Home sales in Lee's Summit, Mo., struggle to recover

ByABC News
July 14, 2009, 12:38 AM

— -- As in many Middle America suburbs, the pace of development in Lee's Summit, Mo. 16 miles outside Kansas City has slowed dramatically after a decade of growth.

"We had a major, major boom," says Realtor Diana Frank of Keller Williams Realty. "We couldn't build (houses) fast enough."

That's no longer the case in Missouri's sixth-largest city.

"Maybe we have been building too much," concedes Heping Zhan, manager of long-range planning for the city's Planning and Development Department. "With the recent economy and housing crisis, new construction has dropped significantly."

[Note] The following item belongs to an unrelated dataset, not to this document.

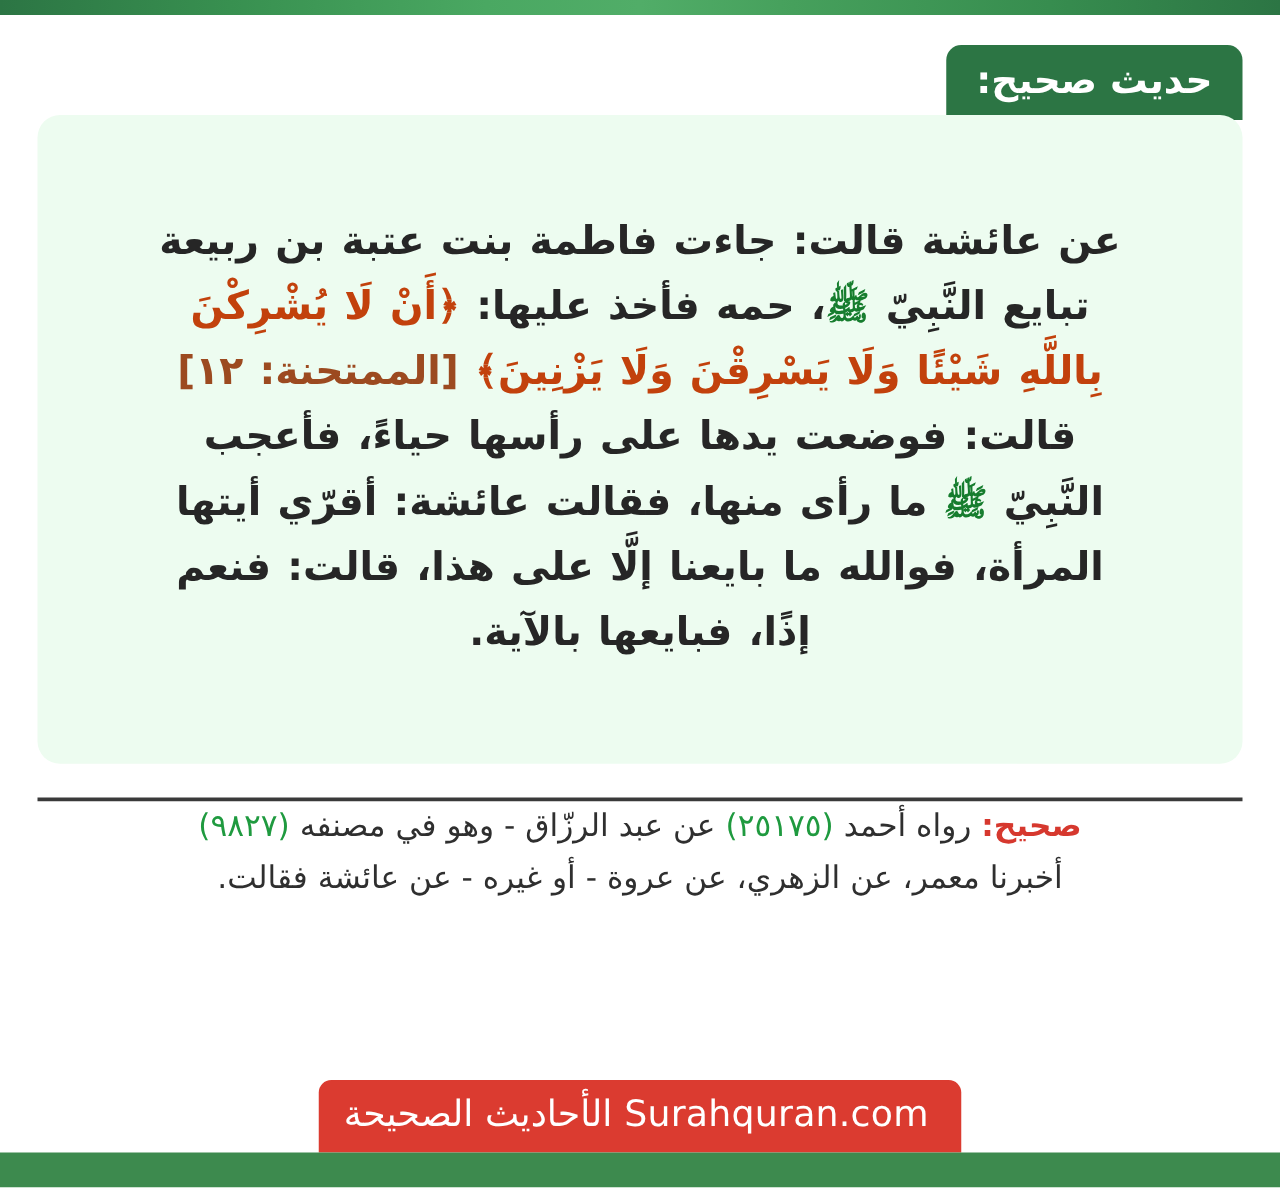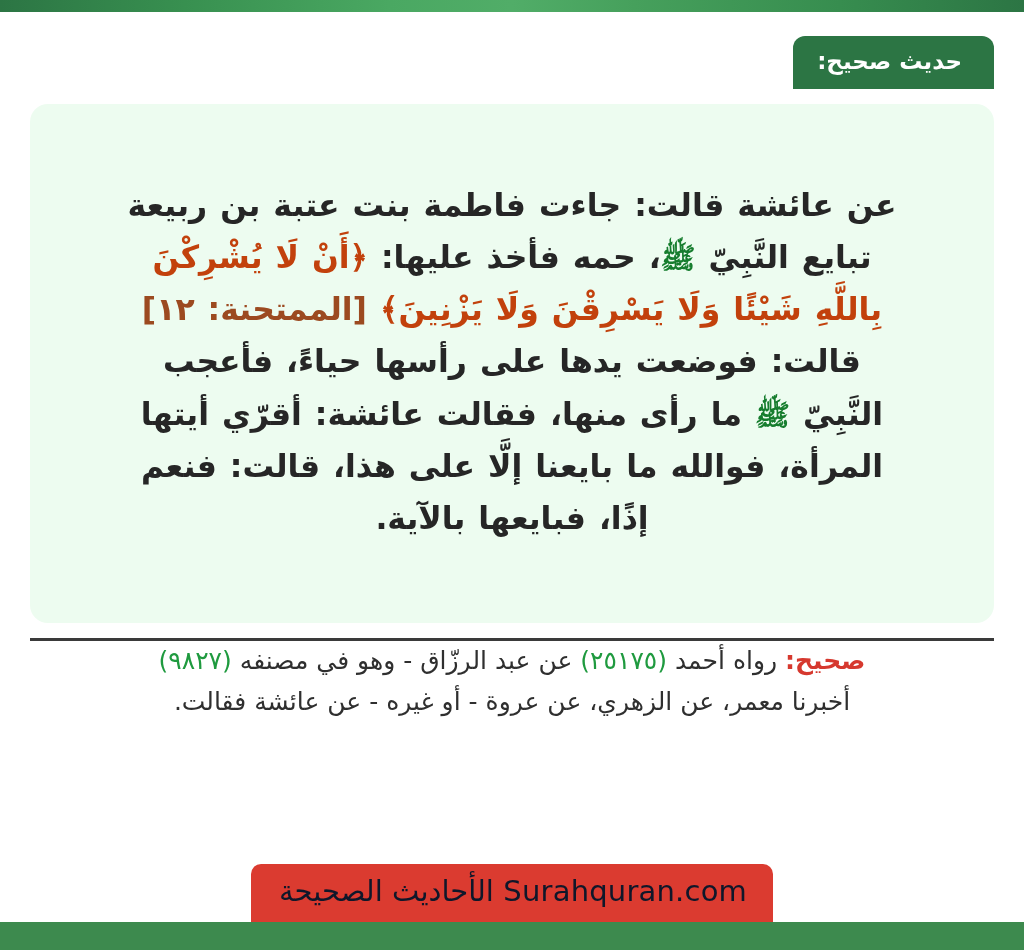"حديث صحيح:" .hadith-grade-badge { font-size: 23px -> 30px; padding: 14px 32px 16px 24px -> 14px 24px 16px 24px }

May sales of existing single-family homes fell 40% from a year ago, while construction of new homes dawdles in the white-collar suburb. Foreclosures and short sales also are becoming more common, Frank says.

Lee's Summit currently has 87 foreclosures, according to RealtyTrac.com.

And prices have been reduced, an average 7% off the original asking price, on 23% of 892 non-foreclosure homes on the market, reports Trulia.com.

"There has been an increase in vacant homes, so choices are many," Zhan says, "especially for a first-time home buyer."

The western Missouri suburb typically draws a higher-income home buyer because there is no mass transit, Frank says. Lee's Summit's median household income in 2007 ($72,283) was nearly double the average in Kansas City and well above the state average ($45,012), but only 25% of its residents work inside the city limits, according to the Lee's Summit Economic Development Council.

The local economy, driven by the Lee's Summit school system and medical centers, is strengthening, Zhan says, but many workers still commute to Kansas City and other parts of the metro area.

Ranked 79th in CNN Money's 100 Best Places to Live in 2008, Lee's Summit attracts many families with its schools (rated seventh in the country on CNN's list) and nearby lakes, says Frank, who moved there 15 years ago for those reasons. "I think (the housing market) will slowly come back," she says.